Reading text>
────────────────────

SATURDAY, MAY 20, 1995

In the last two weeks, members of the Kenya’s ruling party have burned prominent paleontologist Richard Leakey in effigy and vilified him as a colonialist, an atheist, an incompetent “white man.”

Leakey’s transgression: He announced he is involved in forming a new political party.

The campaign of condemnation against the 50-year-old Leakey turned more threatening Thursday when more than 100 Masai warriors with machetes, clubs and swords surrounded his home in the Ngong Hills southwest of Nairobi.

The daily East African Standard reported Friday that the confrontation was led by members of the ruling party of President Daniel arap Moi.

Neither Leakey nor his wife was at home at the time; they were reported visiting London.

The incident came just a day after armed Masai tribesman occupied a courthouse in support of William Ntimama, a local government minister and a key supporter of the president.

Ntimama had been accused in a civil suit of inciting the Masai to oust members of other tribes from the Rift Valley during recent ethnic disturbances. After the invasion, the attorney general ordered the case against Ntimama thrown out.

It was against the backdrop of the violence and political repression that Leakey announced May 7 he was joining in the formation of a new opposition party.

Leakey accused Moi’s government of mismanagement and corruption, and said a new political party is needed due to “government failings and the increasing frustration everywhere over the performance of the leaders of the opposition.” Since then, Moi has publicly criticized Leakey at least four times, calling him an atheist who would find it “extremely difficult to relate to God-fearing Kenyans.”

Moi also said Leakey is a colonialist and that he had failed as director of the Kenya Wildlife Service. Moi had named Leaky to the post in 1989, and Leaky was credited with ending years of mismanagement before resigning last year, saying a campaign of vilification and government-ordered changes in the service had made his job impossible.

“White people tell us change, change, change,” Moi said at a rally early this week. “They are urging us to have political reforms.”

“Even Leakey, a white man, comes and tells us: I want to remove you,” said Moi.

The campaign against Leakey goes into the ranks of Moi’s Kenyan African National Union.

Secretary-general Joseph Kamotho, who is also the education minister, said the formation of a new party is sinister and should be investigated. A lower level party official burned Leakey in effigy and urged other party faithful to do likewise.

────────────────────

Information given>
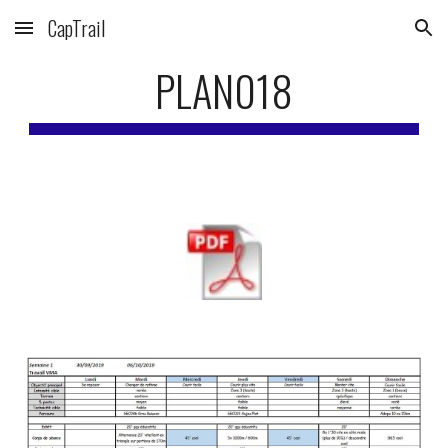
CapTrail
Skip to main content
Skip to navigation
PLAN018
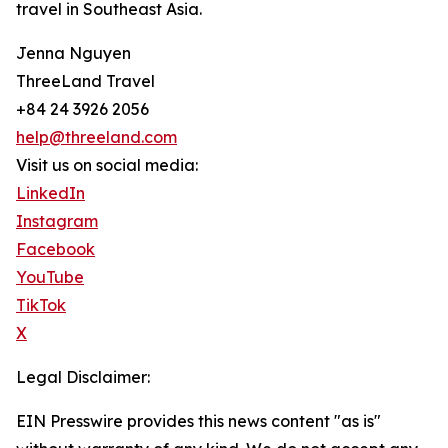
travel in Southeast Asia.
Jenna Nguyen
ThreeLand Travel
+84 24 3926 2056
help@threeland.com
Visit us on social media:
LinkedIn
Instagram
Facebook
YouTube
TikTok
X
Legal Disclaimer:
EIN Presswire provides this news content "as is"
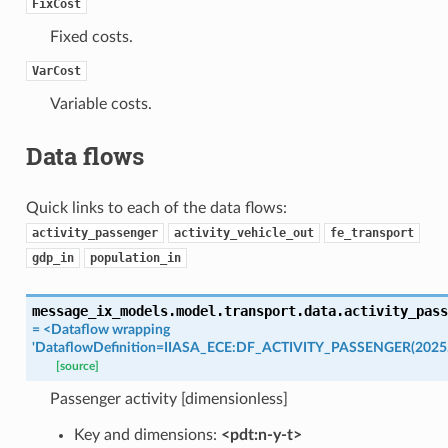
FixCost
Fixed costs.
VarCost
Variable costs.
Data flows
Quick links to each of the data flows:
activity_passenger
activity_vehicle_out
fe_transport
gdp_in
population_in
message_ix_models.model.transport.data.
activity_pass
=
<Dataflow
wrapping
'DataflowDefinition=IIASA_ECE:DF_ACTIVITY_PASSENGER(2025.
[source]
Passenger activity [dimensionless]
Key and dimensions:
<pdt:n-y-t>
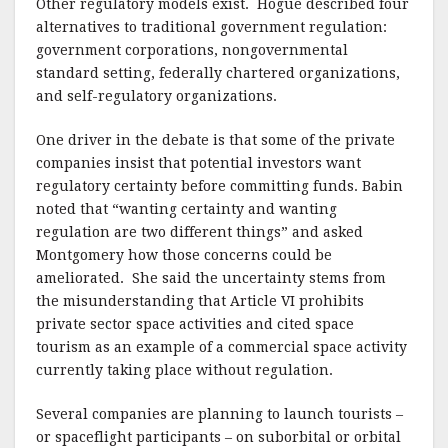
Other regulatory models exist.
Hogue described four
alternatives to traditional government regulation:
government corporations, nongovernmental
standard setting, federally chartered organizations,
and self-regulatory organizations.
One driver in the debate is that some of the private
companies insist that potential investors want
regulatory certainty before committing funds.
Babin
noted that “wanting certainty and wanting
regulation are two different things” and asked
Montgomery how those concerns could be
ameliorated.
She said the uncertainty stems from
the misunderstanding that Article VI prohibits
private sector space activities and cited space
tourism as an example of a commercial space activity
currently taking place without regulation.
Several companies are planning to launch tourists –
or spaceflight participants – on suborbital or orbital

────────────────────

Description of the task> In the article about Richard Leakey, where is his home that the Masai warriors surrounded?

Response to the exercise> In the Ngong Hills southwest of Nairobi.